Douglas Wright Engineering Building

The Douglas Wright Engineering Building is the oldest building on campus, constructed in 1958.

In May of 1984, construction began on what would become known as the William G. Davis Centre for Computer Research.  This Ontario government’s green light for the project was no small win for the University or Wright because at the time there was a moratorium of new university buildings.
 
"I was deeply saddened to hear of the passing of Waterloo President Emeritus Doug Wright," said Feridun Hamdullahpur, president and vice-chancellor. "On behalf of the University of Waterloo, I would like to extend my deepest condolences to his family and friends. I know I will miss his guidance and friendship.
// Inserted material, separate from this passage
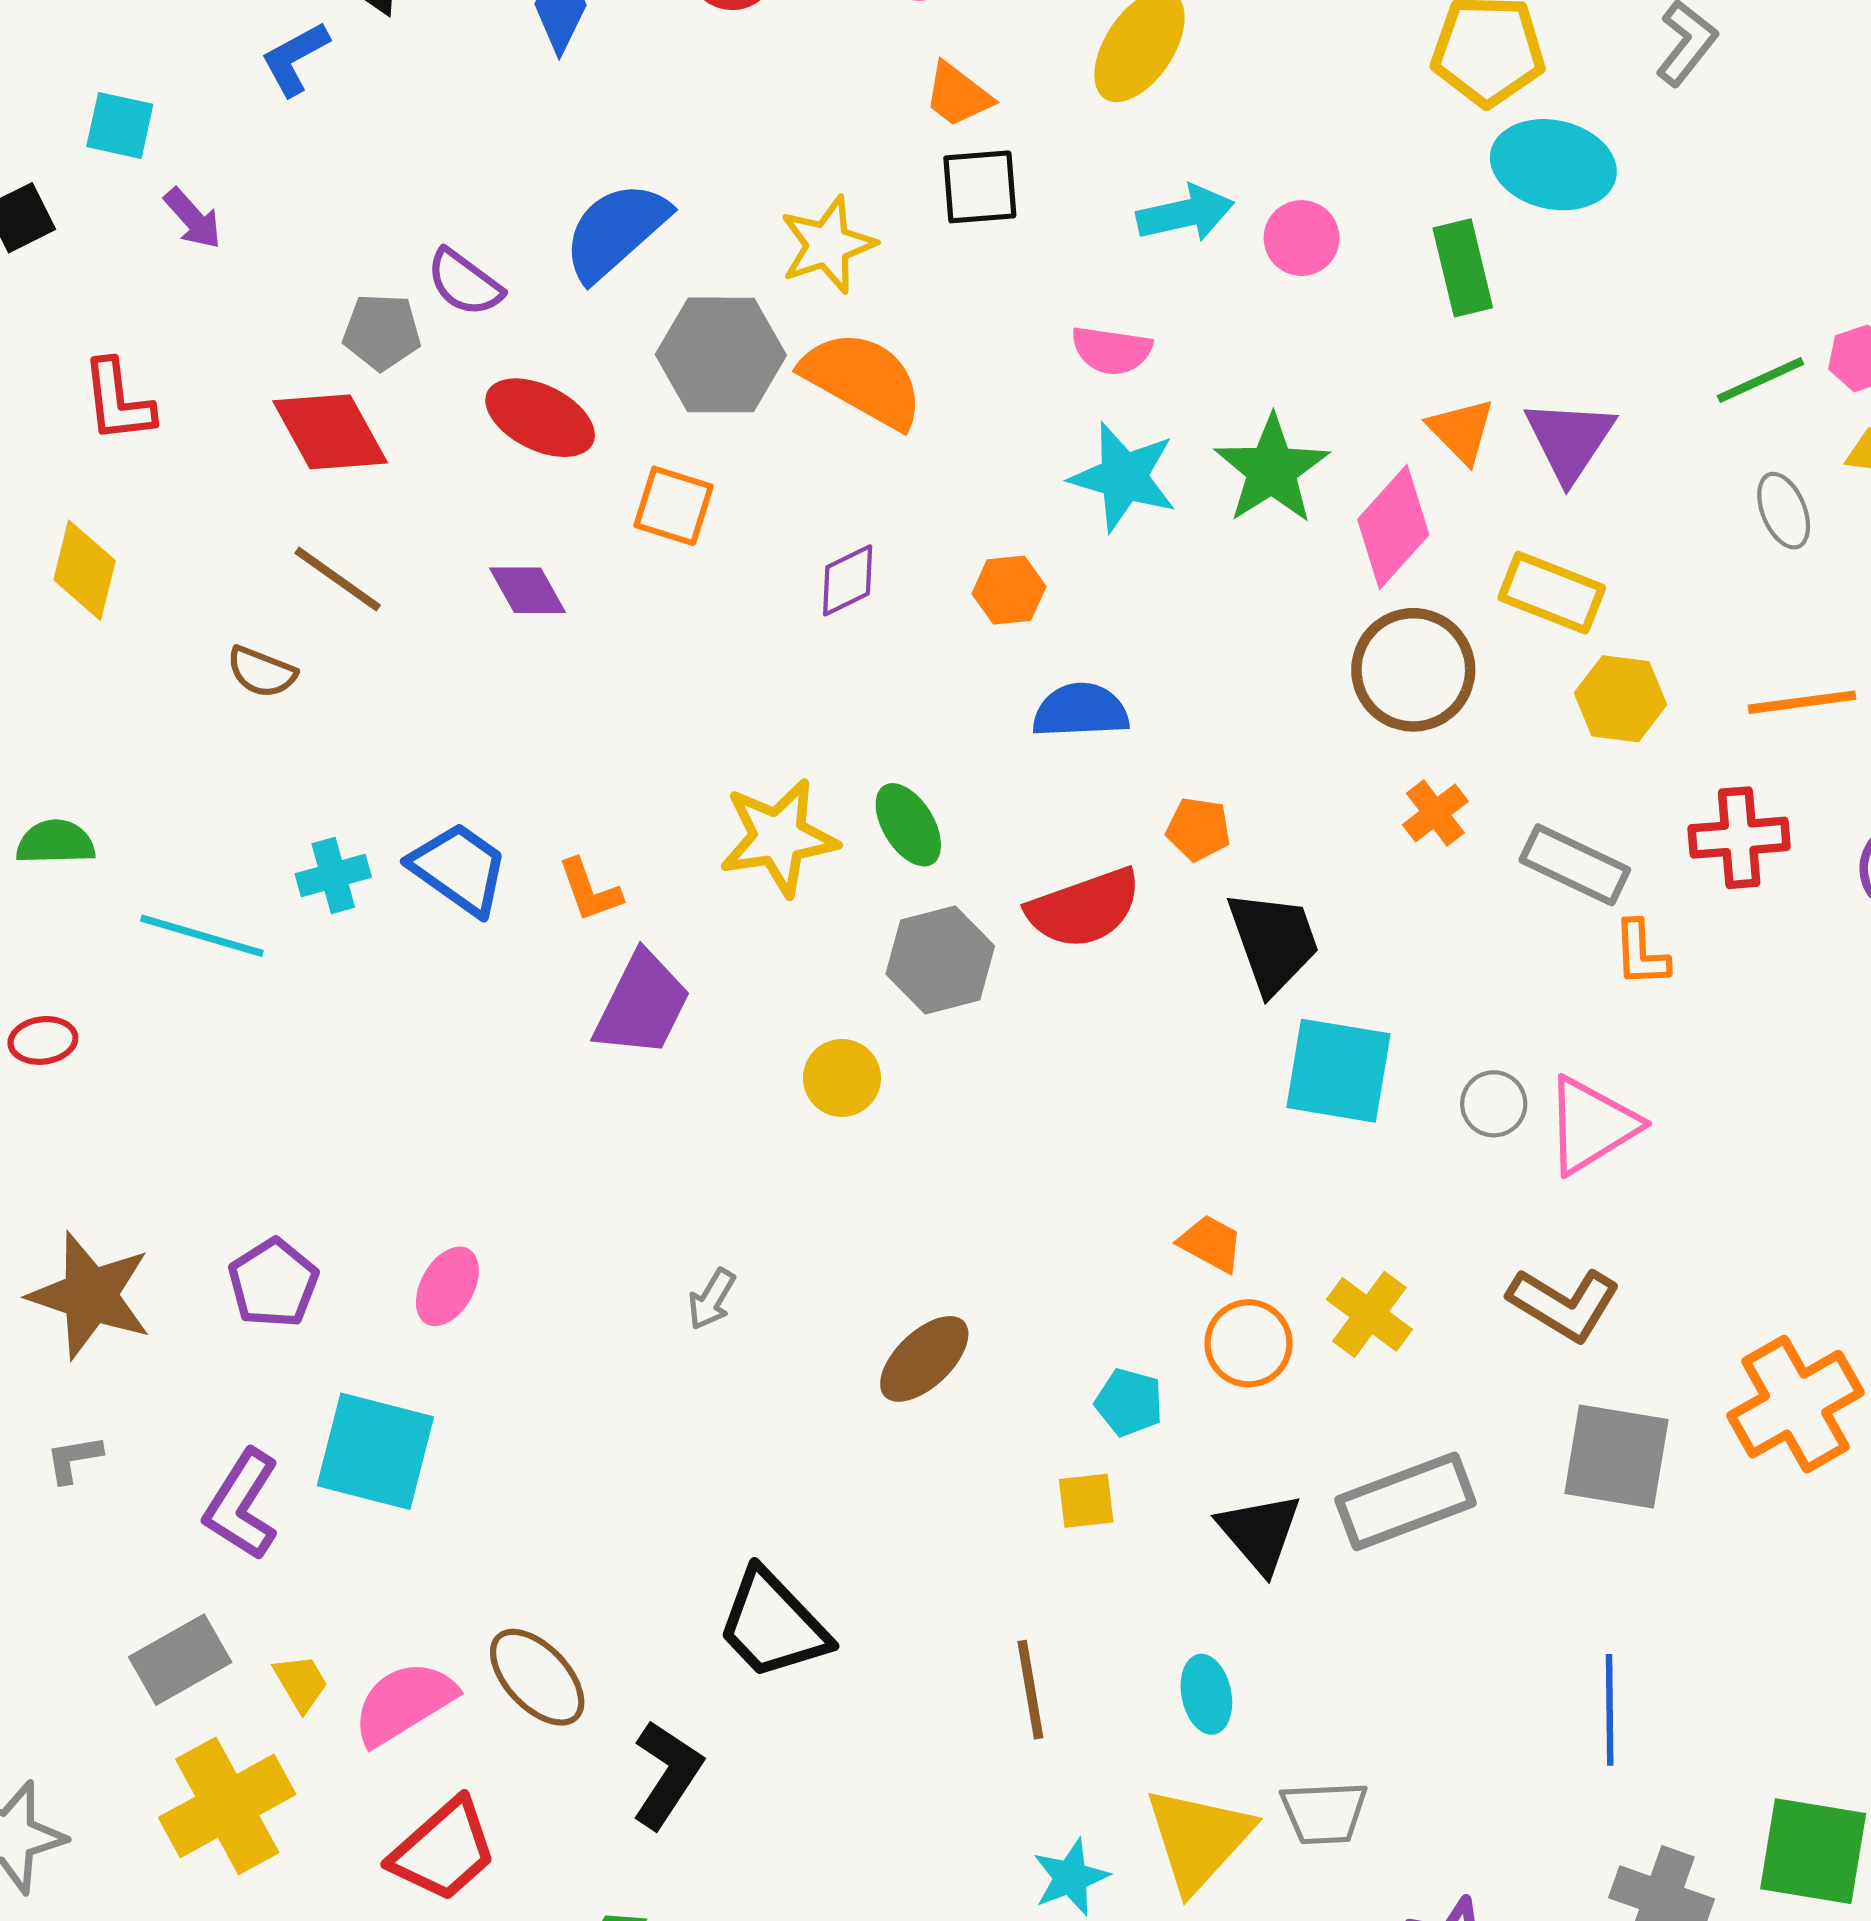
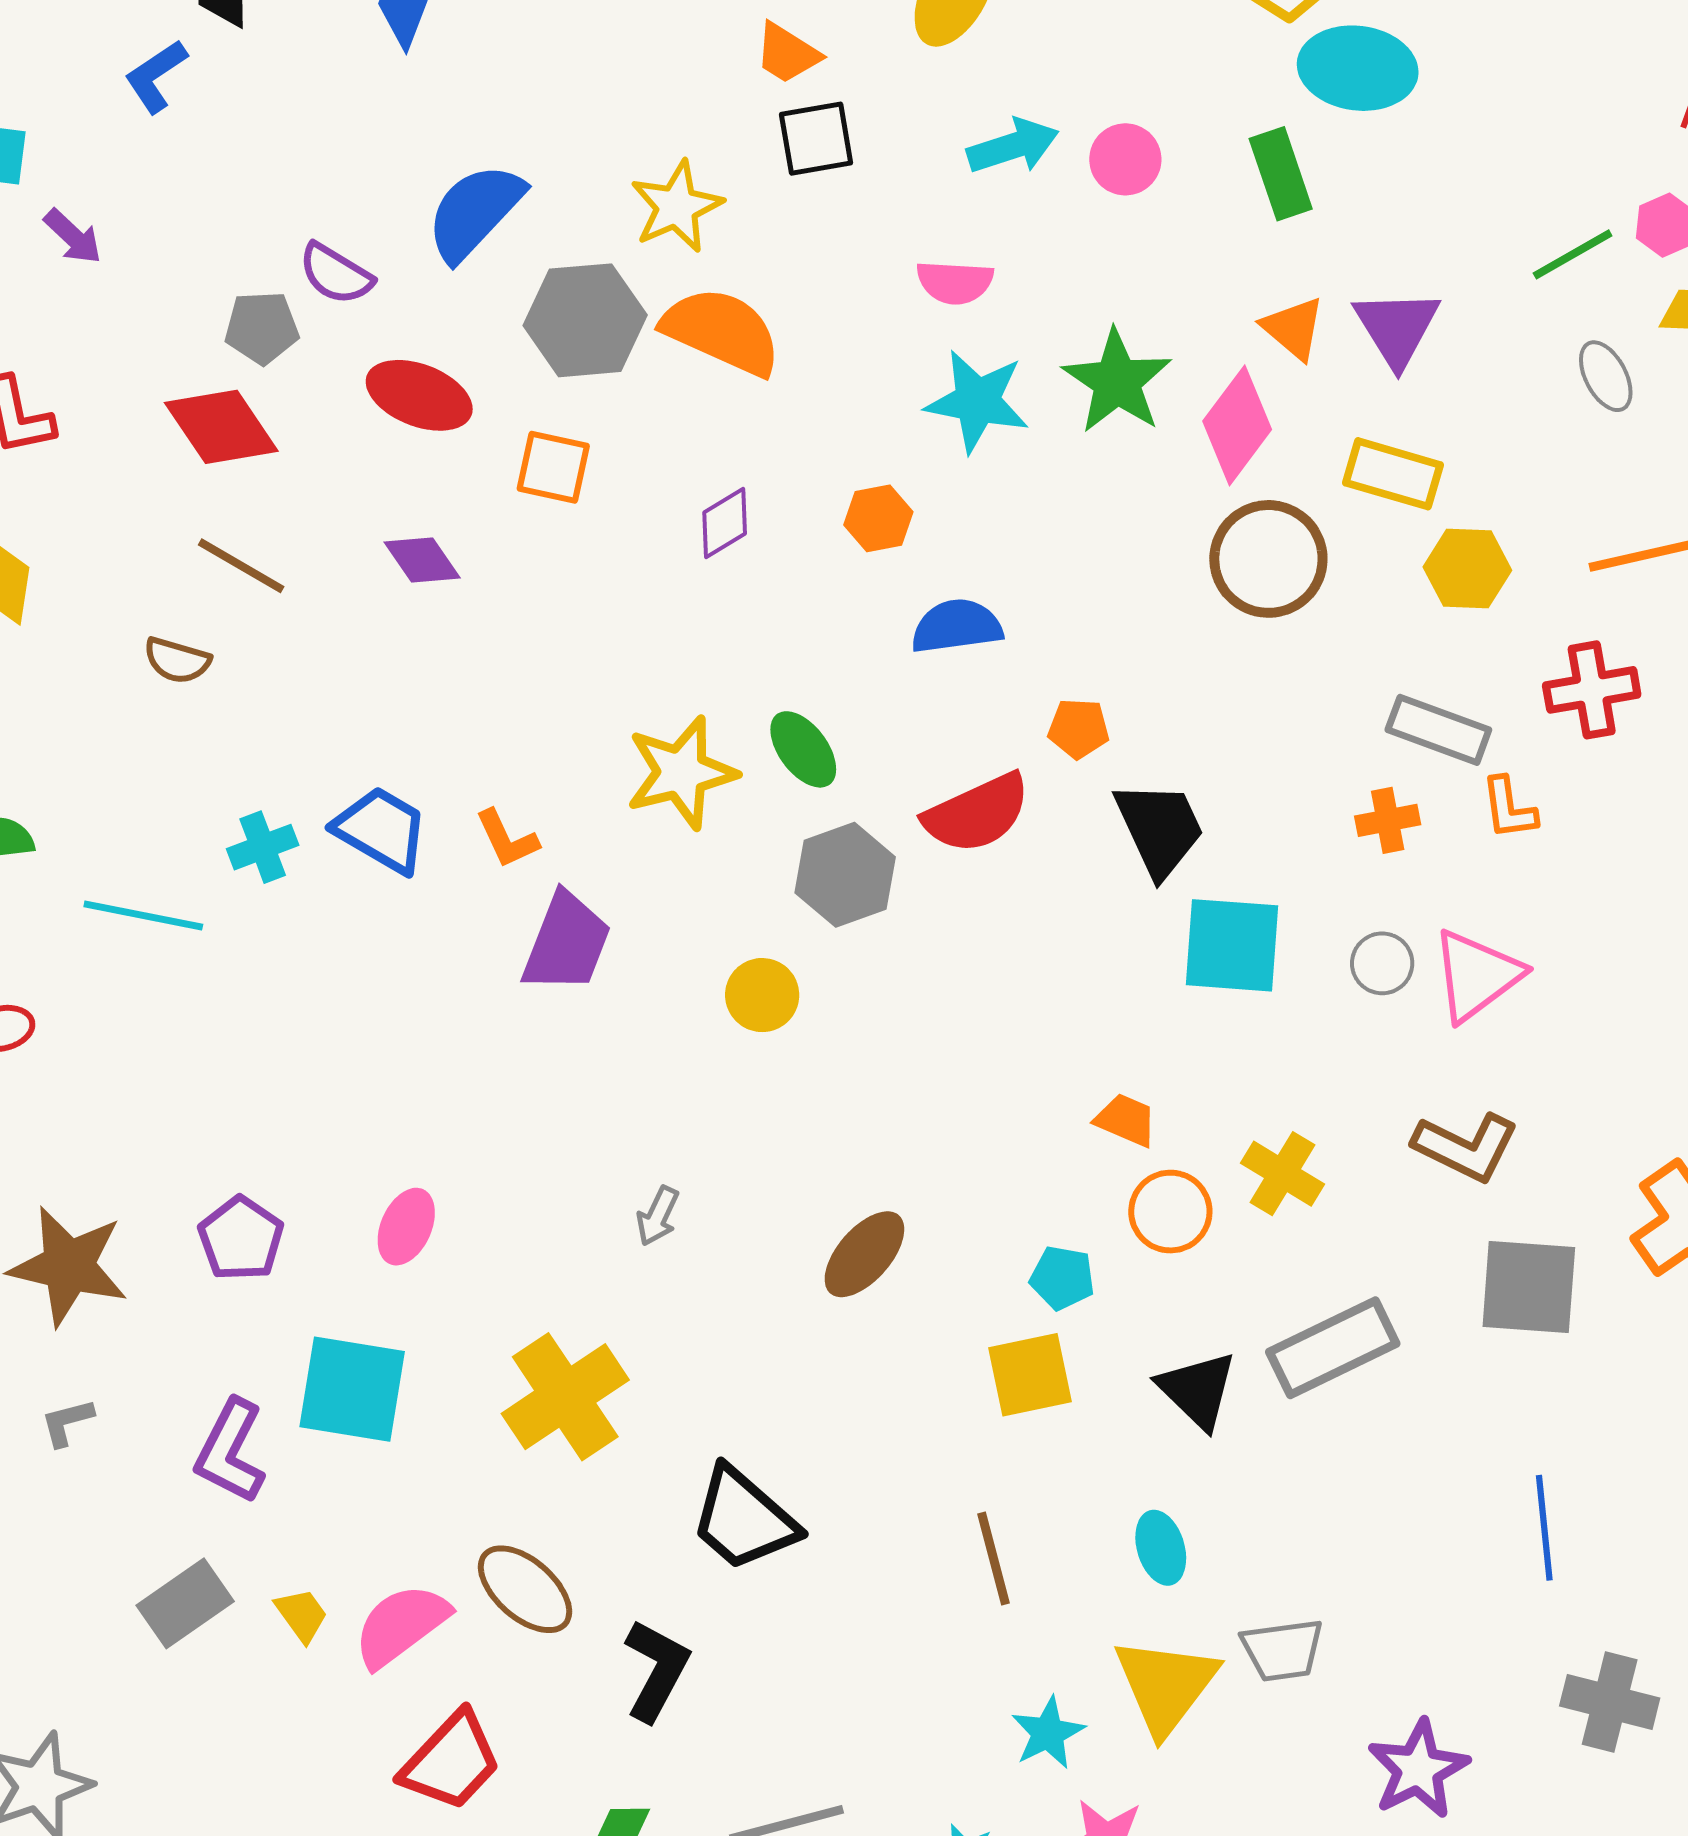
orange cross: (1435, 813) -> (1388, 820), moved, turned 32
yellow square: (1086, 1501) -> (1030, 1375), size x1.5
yellow cross: (227, 1806) -> (565, 1397), moved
"Doug played a formative role in the establishment and growth of the University of Waterloo throughout his career. His keen intellect, leadership and dedication to excellence were extraordinary. All of Canada has lost a true leader, but we remain better for having Doug Wright part of it."
 
After leaving the University, Wright continued to be involved in engineering, with service on a member of technical committees, and as an advisor on what would later become known as the Rogers Centre in Toronto. When it was new, the stadium then known as SkyDome was the first such sports facility to have a fully retractable roof, of which Wright was very proud.

Douglas Wright and James Downey

The ladder of succession: James Downey, the incoming president, ascends and Douglas Wright, the outgoing president, watches happily. (Courtesy of Special Collections & Archives, University of Waterloo.)

Wright advised the Government of Ontario and the Government of Canada. He served as director of a number of corporations (COM-DEV, Electrohome, Meloche Monnex Inc., Research in Motion, Gseken Group Corporation). In 1992 he was appointed Chairman of the Canadian Working Group of the Trilateral Task Force on North American Co-operation in Higher Education and Research. He remained an adjunct professor in the Faculty of Engineering of the University of Waterloo.
Wright was born in Toronto in 1927. He studied civil engineering at the Universities of Toronto, Illinois and Cambridge where he received a PhD. He was a Fellow of the Canadian Academy of Engineering, an Officer of the Order of Canada, and in 1993 was appointed Chevalier dans L'Ordre National du Mérite de France. He loved art and design, sailing, and had an insatiable curiosity and interest in learning. At the time of his death, he had 88 books on hold at his local branch of the Toronto Public Library.